Display the contents of the public SSH key file: “/root/.ssh/id_ed25519.pub”:


cat /root/.ssh/id_ed25519.pub
(The contents should look similar to: “ssh-ed25519 AAA….Oo your_email@example.com” copy the whole thing)




Now, connect to the router's web interface and go to the Admin Access menu. In the SSH Server section, paste the output copied from the previous step in the “Authorized keys” section).


Uncheck:

• “Allow password login”
• “WAN access”

Now, check:

• “Enable on Startup”, then “Save.”
  

Finally, click “Start Now” to restart the SSH server.

Using the secure copy command (and legacy protocol), copy the: “FT.key.pem” file and the: ““FT.cert.pem” file from the Intermediate CA to the root user FreshTomato home directory (whose default name is assumed to be: “FT”)


scp -O /root/ca/intermediate/client_keys/FT.key.pem /root/ca/intermediate/newcerts/FT.cert.pem root@FT




Run the SSH command to connect via SSH to the root account on the host router named: “FT”:


ssh root@FT




Rename the file: “FT.key.pem” file to: “key.pem”:


mv FT.key.pem key.pem




Rename the file: “FT.key.pem” to cert.pem:


mv FT.cert.pem cert.pem




Concatenate the contents of the “key.pem” and “cert.pem” files and write the combined content into new file: ”/etc/server.pem“:


cat key.pem cert.pem > /etc/server.pem




Copy the ”./cert.pem“ file to the ”/etc“ directory:


cp ./cert.pem /etc/cert.pem




Copy the ”./key.pem“ file to the ”/etc“ directory:


cp ./key.pem /etc/key.pem




Run the stream text editor tool and make it open the “cert.pem” file in place, overwriting any changes and cutting off content after the words: “END CERTIFICATE”:



sed -i ”/END CERTIFICATE/q“ /etc/cert.pem




Run the tar command and compress the “cert.pem” and “key.pem files into the ”/tmp/cert.tar” file, preserving all /path/ information)

[Recorded data]
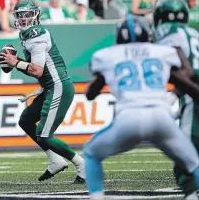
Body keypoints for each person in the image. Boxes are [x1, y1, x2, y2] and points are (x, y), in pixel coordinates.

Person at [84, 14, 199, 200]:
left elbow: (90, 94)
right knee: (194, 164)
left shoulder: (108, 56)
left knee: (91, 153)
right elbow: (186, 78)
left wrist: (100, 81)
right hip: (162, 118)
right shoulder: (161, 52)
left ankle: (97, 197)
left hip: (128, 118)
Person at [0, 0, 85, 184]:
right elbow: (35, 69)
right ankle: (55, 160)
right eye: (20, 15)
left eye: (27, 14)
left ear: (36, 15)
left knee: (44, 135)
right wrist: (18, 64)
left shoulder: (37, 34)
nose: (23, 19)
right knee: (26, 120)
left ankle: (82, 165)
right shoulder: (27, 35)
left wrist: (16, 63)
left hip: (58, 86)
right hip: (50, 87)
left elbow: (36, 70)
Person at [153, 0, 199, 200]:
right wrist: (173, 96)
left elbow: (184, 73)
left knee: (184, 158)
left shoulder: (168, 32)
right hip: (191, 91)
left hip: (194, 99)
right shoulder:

Exercises:
a – Answer these questions about the router certificate guide:
(i) Which two options in the SSH Server section should be unchecked?
(ii) Into which new file are the contents of "key.pem" and "cert.pem" combined?
(iii) After which words does the sed command cut off the content of the "cert.pem" file?
b – Write the next part of the router certificate guide, following on from its final sentence.

Answers to this exercise:
a –
(i) "Allow password login" and "WAN access"
(ii) /etc/server.pem
(iii) "END CERTIFICATE"

b –
/bin/tar -C / -cf /tmp/cert.tar etc/cert.pem etc/key.pem




Run the gzip archive tool to further compress the “cert.tar” file (making it into a “tar.gzip” file):


/bin/gzip -f /tmp/cert.tar





Encode the “/tmp/cert.tar.gz” tarball archive of SSL certificate files, encode it in base64 using OpenSSL, remove any newline characters from the encoded string, and then set this base64-encoded string as the value of the “https_crt_file” variable in NVRAM.


nvram set https_crt_file=“$(/usr/sbin/openssl enc -base64 < /tmp/cert.tar.gz | tr -d '\n')”




Commit all the changes to NVRAM:


nvram commit




Finally, restart the HTTP daemon:


service httpd restart



The “intermediate.cert.pem” file is now ready to be imported into your browser. The author uses Brave, in which you can import the file via “Trusted certificates”, (not “Intermediate certificates”).

The process is now complete. Now, you should be able to access your FreshTomato web interface using the custom certificates you created with your own CA. If something isn't working, review all steps and double-check that they were properly completed.

Download the two configuration files needed to create the Custom Certificate Authority here:

1. ca.openssl.cnf.zip
2. intermediateca.openssl.cnf.zip

The OpenSSL ccparam subcommand doesn't directly support adding a password to a key. However, it can be piped back through OpenSSL to give it an extra layer of protection. For example, typing:

openssl ecparam -genkey -name prime256v1 | openssl ec -aes256 -out yourkey.pem



Since r2025.3, FreshTomato doesn't require the CN to match the Hostname. The following steps will allow you test your setup to verify this. However, please note that testing this could cause FreshTomato to overwrite your custom cert. If it does happens, just upload your certificate again and SSH will still function fine.

• In the web interface, go to the Admin Access menu and check the CN under “SSL Certificate”.
  
  
• Connect via SSH to FreshTomato and run the following commands:
  • “nvram get https_crt_cn” . The result should match the CN displayed on the Admin Access page.
  • “nvram set https_crt_cn=some.random.thing”
  • “nvram commit”
  • Reboot the router.
    
    
• When the router is accessible again you'll notice that the certificate is still working fine.
  Go back to the Admin Access page and you will see the CN is now “some.random.thing”
  
  
• If you clicked “Save” at the bottom of the page, or reboot the router from the web interface, your cert would be overwritten.
  
  
• At this point you can go back to SSH and change back your CN and commit or, of test it further.